My struggle with my weight and emotional eating began when I was nine years old. I remember the day food became my best friend. It was the day my father died. There were four dozen people at my home paying their respects. I didn’t quite understand what was really going on. I had not yet grasped that my father was never going to return home again. I was a quiet kid and didn’t know how to express what I was feeling so I ate. Every time I felt I ate.
By eighth grade I was overweight, not yet obese but definitely not healthy. I was now living with my Aunt & Uncle in Miami since at this point my Mother had passed away as well from Diabetes complications. I remember being over a girlfriend’s house and we were all going swimming. Three boys and two girls. I was the heaviest person there. When I came out in my bathing suit, the boys began to laugh at me and quietly made jokes about my body amongst themselves.
I’ll never forget hearing these three boys call me a whale.
For the next decade, every time I put on a swimsuit I relived that moment. At 300 LBS, 150 LBS, 165 LBS, whatever weight I was, I was always a “whale”. I’ve grown to love being in the water and while I don’t always think about this memory unconsciously the “whale comment” became a belief within me and was now a state of being soaked in self consciousness and fear I would be judged by others.
It left an energetic imprint on me and has driven most interactions/narratives I have had with my body since then. I continued the whale conversation with myself since that day in eighth grade.
So here I am, 37 years old and at a healthy weight. I am not the smallest I have been but I’m no longer considered obese and to be quite honest happier than I have ever been. I do have some loose skin on my legs and belly from losing 140+ lbs that still frustrates me but I would rather have the skin than be where I once was. So, here I was in the South of France where everyone is going topless and once again my “whale” perception has me believing I am the biggest person in the room. I wore my bikini proudly but at moments felt like I wanted to hide and I wasn’t as pretty or sexy as the other women around me.
I was on a birthday trip with a close girlfriend and 9 of her friends. All wonderful, all accepting but in my head I was fearful I would be ridiculed for my body so rather than be carefree I sat quietly in my beach chair and compared myself to the other women. This allowed my ego mind to further confirm the old “whale” story.
One of the days we rented a boat and toured the Calenga Smiour Coves. By far the most magical and beautiful place I have ever seen. The clearest water with rocks that looked like crystals. I was on the front of a boat having a quiet moment to myself and for some reason I felt a desire to go topless just like everyone else. If this trip is about getting out of my comfort zone, experiencing other cultures and well accepting myself 100%, why not?
It was a private boat, I was with people I felt safe with including men.

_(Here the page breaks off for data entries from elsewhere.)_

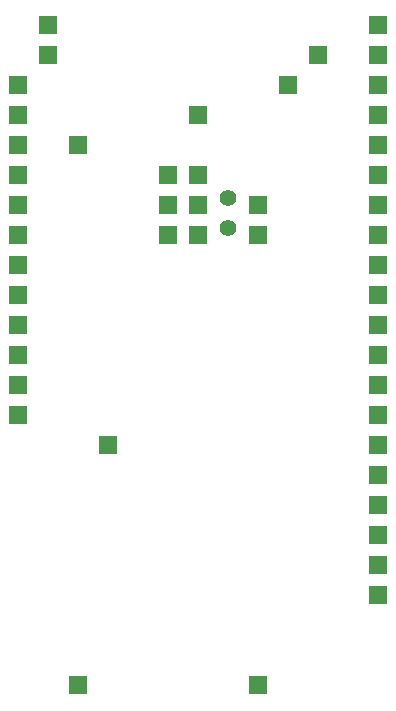
<source format=gbs>
G04 (created by PCBNEW (25-Oct-2014 BZR 4029)-stable) date IDT 23:59:30 2015 ספט 30 ד'*
%MOIN*%
G04 Gerber Fmt 3.4, Leading zero omitted, Abs format*
%FSLAX34Y34*%
G01*
G70*
G90*
G04 APERTURE LIST*
%ADD10C,0.00590551*%
%ADD11R,0.0590551X0.0590551*%
%ADD12C,0.055*%
G04 APERTURE END LIST*
G54D10*
G54D11*
X43000Y-42000D03*
X43000Y-30000D03*
X43000Y-41000D03*
X43000Y-31000D03*
X32000Y-29000D03*
X41000Y-30000D03*
X40000Y-31000D03*
X43000Y-47000D03*
X33000Y-51000D03*
X39000Y-51000D03*
X31000Y-42000D03*
X39000Y-35000D03*
X37000Y-34000D03*
X36000Y-34000D03*
X36000Y-35000D03*
X43000Y-35000D03*
X31000Y-31000D03*
X43000Y-43000D03*
X43000Y-29000D03*
X43000Y-40000D03*
X43000Y-45000D03*
X43000Y-44000D03*
X34000Y-43000D03*
X43000Y-46000D03*
X43000Y-32000D03*
X43000Y-39000D03*
X43000Y-33000D03*
X43000Y-38000D03*
X43000Y-37000D03*
X43000Y-34000D03*
X43000Y-36000D03*
X39000Y-36000D03*
X36000Y-36000D03*
X37000Y-36000D03*
G54D12*
X38000Y-34750D03*
X38000Y-35750D03*
G54D11*
X43000Y-48000D03*
X37000Y-32000D03*
X31000Y-32000D03*
X32000Y-30000D03*
X31000Y-41000D03*
X31000Y-39000D03*
X31000Y-33000D03*
X31000Y-40000D03*
X33000Y-33000D03*
X31000Y-34000D03*
X31000Y-38000D03*
X31000Y-37000D03*
X31000Y-35000D03*
X31000Y-36000D03*
X37000Y-35000D03*
M02*

</source>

Trust me I was shocking myself here. Quietly I took off my top, and enjoyed the rest of the day with the crew topless. For the first time in a very long time I felt remarkably beautiful, I felt completely grounded and solid in my own skin. Not because I was topless but because I didn’t allow my body to define my choices or dictate how I was going to perceive myself. My body was good enough just like everyone else. I was choosing to accept it exactly as I am. None of the guys made any jokes or made me feel uncomfortable. More importantly, I finally stopped making jokes and making myself uncomfortable.
8th grade was finally over. I was no longer a whale. In this moment I healed my 12 year old self by sending her unconditional acceptance and love. How liberating.
My friend Jazmin came over and patted me on the shoulder. She knew from a far what a big moment of self acceptance this was. Again it wasn’t that I went topless. It was I no longer felt a need to hide my body to feel I was worthy of being accepted by others. I finally accepted my body and dared to try something new.
Have you ever felt this way? Been so committed to your own harsh judgement that you actually stop yourself from experiencing things? Why be committed to something that prevents you from ACCEPTING YOU? I invite you to send love to the place you are judging rather than hate. Love will support you healing the area so needing your love, nurturing and acceptance. Your life is waiting for you to experience it. Let nothing including yourself stop you from all the joy life wants to offer you. Please don’t forget you are perfectly imperfect and so is everyone else.
The truth is some 8th grade boys are mean and you are not a whale.
Thank you to the Fantastic 10 for making me feel so safe and honored. I am not sure you will ever know what those five days in France meant to me. It set the tone for this journey and I thank you.